Rax me the black bottle. I say, Christopher, what, after all, is your opinion about Lord and Leddy Byron's quarrel? Do you you yourself I mean—take part with him or with her?—I would like to hear your real opinion.

NORTH.

O dear!-Well, Hogg, since you will have it, I think Douglas Kinnaird and Hobhouse are bound to tell us whether there be any truth, and how much, in this story about the declaration signed by Sir Ralph. I think they, as friends of Lord Byron, must do this-and, since so much has been said about these matters, I think Lady Byron's letter-the "dearest Duck" one I meanshould really be forthcoming, if her Ladyship's friends wish to stand fair coram populo.
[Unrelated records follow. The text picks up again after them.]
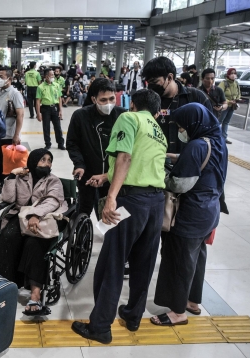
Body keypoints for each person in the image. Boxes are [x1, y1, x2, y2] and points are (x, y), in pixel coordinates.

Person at [72, 89, 167, 344]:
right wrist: (107, 175)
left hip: (131, 201)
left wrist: (111, 197)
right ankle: (133, 316)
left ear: (132, 104)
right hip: (156, 202)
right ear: (156, 110)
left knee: (112, 262)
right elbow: (141, 163)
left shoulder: (129, 118)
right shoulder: (157, 129)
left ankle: (100, 327)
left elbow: (125, 157)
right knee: (143, 262)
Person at [151, 103, 227, 326]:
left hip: (191, 213)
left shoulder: (196, 146)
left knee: (179, 259)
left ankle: (177, 312)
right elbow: (205, 165)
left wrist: (160, 177)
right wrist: (175, 157)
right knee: (197, 255)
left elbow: (180, 184)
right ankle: (192, 302)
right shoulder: (217, 140)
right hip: (209, 211)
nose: (180, 130)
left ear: (193, 123)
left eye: (181, 126)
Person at [0, 148, 67, 315]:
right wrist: (12, 176)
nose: (47, 163)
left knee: (34, 243)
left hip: (42, 218)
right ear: (33, 160)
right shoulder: (22, 178)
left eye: (49, 160)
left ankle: (35, 293)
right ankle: (6, 285)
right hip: (20, 216)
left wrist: (35, 215)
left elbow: (52, 201)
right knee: (7, 237)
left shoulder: (53, 181)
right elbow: (7, 199)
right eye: (43, 159)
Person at [66, 78, 127, 218]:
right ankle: (82, 235)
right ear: (94, 99)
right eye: (103, 100)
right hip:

At present, we have nothing but the loose talk of society to go upon, and certainly, most certainly, if the things that are said be true, there must be thorough explanation from some quarter, or the tide will continue, as it has assuredly begun, to flow in a direction very opposite to what we for years were accustomed to. Sir, they must explain this business of the letter. You have of course, heard about the invitation it contained-the warm affectionate invitation to K- -, you have heard of the housewife-like account of certain domestic conveniencies there you have heard of the hair-tearing scene, as described by the wife of this Fletcher-you have heard of the consolations of Mrs C- ; you have heard of the injunctions "not to be again naughty;" you have heard of the very last thing which preceded their valediction-you have heard of all this-and we have all heard that these things were followed up by a cool and deliberate declaration, that all these endearments were meant "only to soothe a madman!"

HOGG.

I dinna like to be interrupting ye, Mr North; but I maun speer, is the jug to stan' still while ye are havering away that gate?